Rafael Nadal won the latest instalment of his epic rivalry with Roger Federer as the Spaniard swept into the final of the ATP World Tour Finals with a 7-5, 6-3 victory on Sunday.
Nadal was in commanding form in the last four showdown at London's O2 Arena and his 22nd win in 32 meetings with Federer booked the world number one's place in Monday's final against either Novak Djokovic or Stanislas Wawrinka.
But there was nothing routine about Nadal's latest show of force against Federer as it marked the first time he had ever beaten the Swiss great indoors after four defeats, including a loss in the 2010 final of the Tour Finals.
That was the 27-year-old's only previous appearance in the final of this prestigious season-ending event, but he looks in the mood to finally end his long wait to lift the trophy after halting Federer's remarkable run of success in the tournament in just 79 minutes.
Federer, a six-time winner of the event, had reached the last three finals, winning twice before losing to Djokovic last year.
But this has been Nadal's year and the 13-time Grand Slam winner, who has also won Olympic gold and the Davis Cup, is now just one more victory away from finishing a glorious campaign by adding the last major prize missing from his glittering CV.
"It's the perfect way to finish the season, probably one of the best seasons of my career," Nadal said.

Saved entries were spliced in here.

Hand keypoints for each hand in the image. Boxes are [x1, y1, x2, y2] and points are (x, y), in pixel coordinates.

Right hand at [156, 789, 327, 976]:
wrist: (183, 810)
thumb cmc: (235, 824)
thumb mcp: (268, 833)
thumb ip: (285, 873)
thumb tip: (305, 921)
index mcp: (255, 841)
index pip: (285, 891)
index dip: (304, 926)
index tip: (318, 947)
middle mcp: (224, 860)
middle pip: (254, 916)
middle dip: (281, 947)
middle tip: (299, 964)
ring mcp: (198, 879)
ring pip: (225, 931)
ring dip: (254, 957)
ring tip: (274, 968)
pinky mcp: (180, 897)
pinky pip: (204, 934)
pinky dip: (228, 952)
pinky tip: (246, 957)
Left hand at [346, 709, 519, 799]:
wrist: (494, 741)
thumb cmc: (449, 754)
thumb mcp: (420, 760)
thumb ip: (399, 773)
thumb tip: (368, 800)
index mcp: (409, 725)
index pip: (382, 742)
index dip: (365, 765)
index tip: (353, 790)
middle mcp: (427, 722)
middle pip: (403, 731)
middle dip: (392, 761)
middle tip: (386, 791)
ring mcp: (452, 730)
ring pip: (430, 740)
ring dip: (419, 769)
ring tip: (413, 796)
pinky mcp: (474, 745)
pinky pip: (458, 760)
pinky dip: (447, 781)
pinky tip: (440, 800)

"This is a special tournament but I have lost here before and not had the most luck, so it's great to be in the final."
Federer added: "I just struggled to stay consistent enough throughout the match and that's why he deserved to win. He was better today.

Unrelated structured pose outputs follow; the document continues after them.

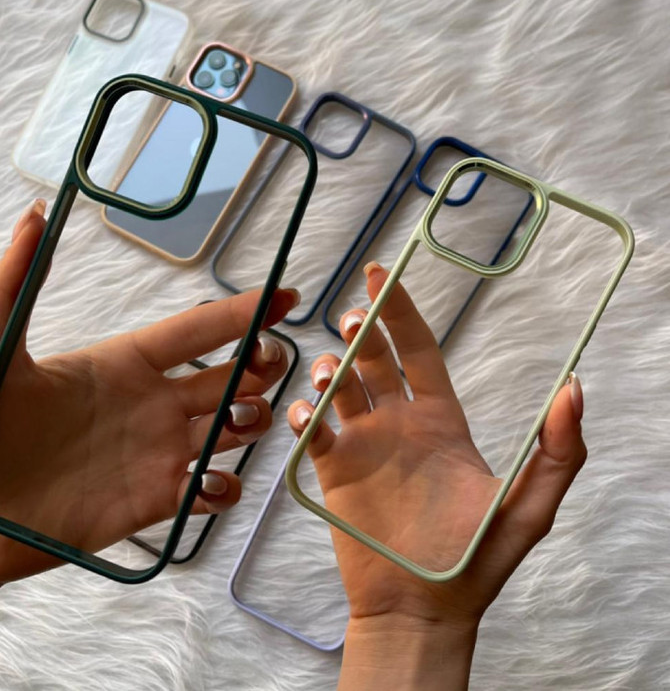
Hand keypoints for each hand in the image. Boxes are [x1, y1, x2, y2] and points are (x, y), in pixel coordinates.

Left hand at [0, 198, 297, 633]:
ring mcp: (162, 452)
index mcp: (127, 363)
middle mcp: (156, 403)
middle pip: (233, 375)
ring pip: (236, 428)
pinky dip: (225, 487)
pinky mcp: (161, 500)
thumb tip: (32, 214)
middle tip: (264, 363)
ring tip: (236, 420)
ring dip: (252, 419)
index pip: (199, 330)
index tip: (285, 295)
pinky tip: (204, 484)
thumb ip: (14, 285)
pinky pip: (214, 492)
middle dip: (262, 365)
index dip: (243, 311)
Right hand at [288, 262, 584, 689]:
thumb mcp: (528, 504)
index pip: (416, 351)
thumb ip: (558, 451)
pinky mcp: (333, 471)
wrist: (423, 606)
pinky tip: (311, 416)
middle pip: (373, 359)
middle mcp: (397, 423)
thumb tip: (575, 388)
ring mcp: (362, 445)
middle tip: (355, 317)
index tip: (382, 275)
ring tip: (332, 372)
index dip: (401, 312)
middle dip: (362, 330)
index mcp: (439, 420)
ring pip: (338, 386)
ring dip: (331, 368)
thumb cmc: (475, 558)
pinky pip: (314, 431)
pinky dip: (306, 416)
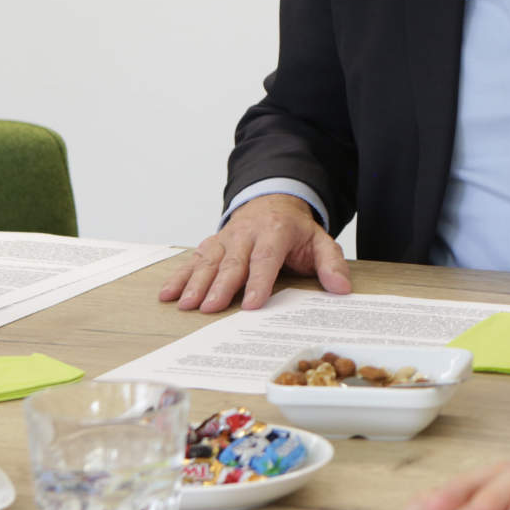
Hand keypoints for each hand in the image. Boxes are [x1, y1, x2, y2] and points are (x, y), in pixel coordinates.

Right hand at [156, 194, 350, 311]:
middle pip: (232, 262)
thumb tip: (341, 288)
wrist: (274, 201)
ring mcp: (226, 238)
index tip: (250, 304)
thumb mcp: (320, 242)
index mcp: (275, 232)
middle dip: (220, 286)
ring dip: (195, 283)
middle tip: (210, 308)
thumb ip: (331, 264)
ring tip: (186, 305)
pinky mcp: (212, 244)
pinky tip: (168, 294)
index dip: (258, 282)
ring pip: (209, 261)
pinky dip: (179, 276)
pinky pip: (193, 259)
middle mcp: (247, 234)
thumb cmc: (296, 230)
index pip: (265, 259)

"It's unbelievable that he gets away with playing so far back indoors these days, but that's the conditions. So credit to him for making that work for him."
Nadal has now reached 14 finals since his return from seven months out with knee tendinitis, winning 10 titles including the French and US Opens.
But, while Nadal has thrived over the last 11 months, Federer has endured arguably the worst season of his career, dropping to seventh in the world, winning just one title and failing to reach a Grand Slam final for the first time since 2002.
After a tight opening to the first set, Federer had Nadal under pressure in the sixth game, but his failure to push home his advantage proved the decisive moment of the match.
Federer had a break point on three occasions and twice Nadal was able to hit his way out of trouble before the Swiss star missed with a wild and wayward forehand.
It was the kind of mistake, caused by a desperate desire to create a winner from nothing, that Nadal so often provokes in Federer.
Nadal quickly doubled the frustration for Federer, breaking for a 5-4 lead when yet another top-spin bullet from the baseline flashed past the Swiss star's defences.
Both players were mixing some breathtaking play with occasional sloppy play and the result was a rollercoaster end to the set.
When Nadal tried to close out the set, Federer pushed the Spaniard out of his comfort zone and broke back.
But, not for the first time in his troubled season, Federer lost his composure at the crucial moment and Nadal broke again.
Given the chance to serve out the set for a second time, Nadal delivered in ruthless fashion, crashing a series of winners to take the game without dropping a point.
Federer couldn't make any impact on Nadal's serve in the second set and the match started to slip from his grasp when the Spaniard punished another sloppy game from the Swiss to break for a 3-2 lead.
That was all the incentive Nadal needed to race to the finish line and, with Federer's unforced error total climbing to 32, it wasn't long before the Spaniard was punching the air in celebration.